After emptying all his ammunition, he would retreat to a remote cabin established at an off-grid location in the Smoky Mountains. Skipper was already waiting for him. At midnight, an email would distribute a PDF of his manifesto, “Against Systemic Boredom,” to the editor of every major English-language periodical in North America, along with a threat to strike again if it were not published. So far, everything was proceeding according to plan.

At 7:15, he peered down the iron gunsight of his Kalashnikov and surveyed the crowd of concertgoers. There must have been 600 people, bloated on pale ale, milling like cattle, and blissfully unaware.

At 7:22, Edwin began to daydream about what his life might have been if he had made different choices. He should have stayed home instead of going to college. He should have gone to trade school, gone to church, and married a nice homely girl down the street. He could have sired half a dozen children with one of those nice girls whose only goal in life was to love and be loved, to spin and nurse and cook and sing to the green valleys in the morning light. He imagined toiling happily in a machine shop that he would someday own, coming home for dinner every night, helping his little girl learn her spelling words for the next day’s quiz, breaking in a new baseball glove, standing outside in the backyard tossing two-seamers with his eldest boy, holding hands with his beloved wife as they sat in rocking chairs on the back porch with their hair graying, counting a thousand wrinkles from a thousand memories. This is what his grandfather had done, and his great-grandfather, and every man, more or less, from the dawn of time until now, before this accursed era had scrambled the friendly metaphysical radio signals of culture and morality down to nothing but pure static.

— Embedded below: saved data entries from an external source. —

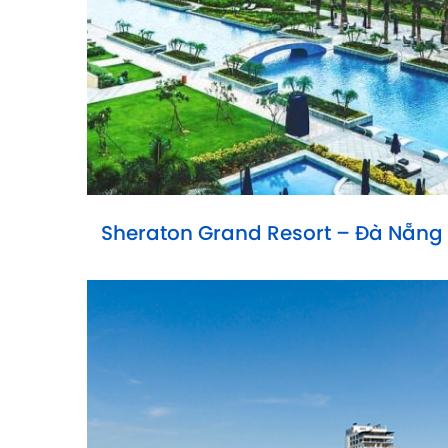
Sheraton Grand Resort – Đà Nẵng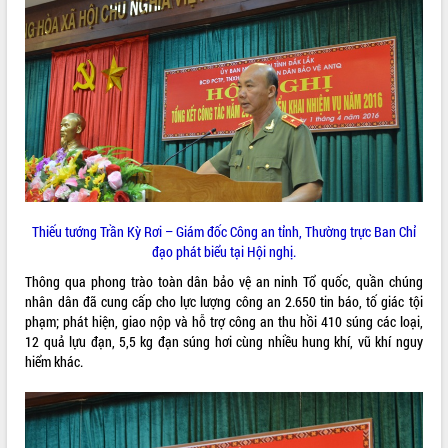
Rà soát, hoàn thiện hệ thống thiết chế
văn hóa, thể thao đáp ứng yêu cầu
phát triển mới
Thường trực HĐND tỉnh Đắk Lắk gặp
mặt Đoàn chuyên gia y tế TP. Hồ Chí
Minh
LIÊN KẾT WEB
Lễ truy điệu và an táng hài cốt liệt sĩ
tại Nghĩa trang Liệt sĩ xã Sơn Hòa
Bàn giải pháp tháo gỡ khó khăn trong
xuất khẩu sầu riêng và triển khai quy
THỐNG KÊ TRUY CẬP
Thiếu tướng Trần Kỳ Rơi – Giám đốc Công an tỉnh, Thường trực Ban Chỉ
định EUDR
đạo phát biểu tại Hội nghị.
Thứ trưởng Bộ Nông nghiệp và Môi
Hôm nay:
24198
trường Nguyễn Hoàng Hiệp khảo sát
Thông qua phong trào toàn dân bảo vệ an ninh Tổ quốc, quần chúng
Tất cả:
66000340
vùng trồng và doanh nghiệp đóng gói
nhân dân đã cung cấp cho lực lượng công an 2.650 tin báo, tố giác tội
sầu riêng tại Đắk Lắk
phạm; phát hiện, giao nộp và hỗ trợ công an thu hồi 410 súng các loại,
12 quả lựu đạn, 5,5 kg đạn súng hơi cùng nhiều hung khí, vũ khí nguy
Trình diễn nghệ thuật chế biến các
hiểm khác.
món ăn từ sầu riêng
Đắk Lắk công bố Quy hoạch và xúc
tiến đầu tư tỉnh
Ngành cá ngừ Đắk Lắk chủ động thích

Edwin felt the steady prayer of inhalation and exhalation, and the weight of the Kalashnikov. It was 7:29.

At 7:30, Edwin attempted to remotely detonate the bomb hidden in the park bathroom. Nothing happened. He stared at his cellphone. For a week, he had studied Internet PDFs circulated by Islamic militants that explained how to build cellphone-operated explosive devices. The young Muslim gentlemen were frequently charming, lucid, and eager instructors. Assembly had not been difficult. What had gone wrong?

Frantically, he pulled the Kalashnikov back to his cheek and began scanning his surroundings.

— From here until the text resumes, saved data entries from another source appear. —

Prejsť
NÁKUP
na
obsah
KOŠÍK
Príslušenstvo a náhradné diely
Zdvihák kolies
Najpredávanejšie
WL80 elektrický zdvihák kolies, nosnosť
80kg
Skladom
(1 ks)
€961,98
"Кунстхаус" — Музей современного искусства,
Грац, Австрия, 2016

Reaching his three o’clock position, he found it at last: a lump in the foliage 75 yards away. In a cold sweat, Edwin eased down the muzzle of his rifle and pulled up a pair of binoculars, rolling the center flywheel for dear life. Someone else was bedded down in the shrubbery, camouflaged, hat pulled low, looking through the scope of a Remington M24 directly at his position. She whispered something in the shadows, and Edwin would have recognized those lips anywhere: the Lady in White.

How could he have known she was in counterterrorism? He pulled the binoculars away from his face, shivered, and felt his eyes well with tears. Her first bullet ripped through his left breast, splintering a rib and shredding the aorta and pulmonary valves completely, and that was all.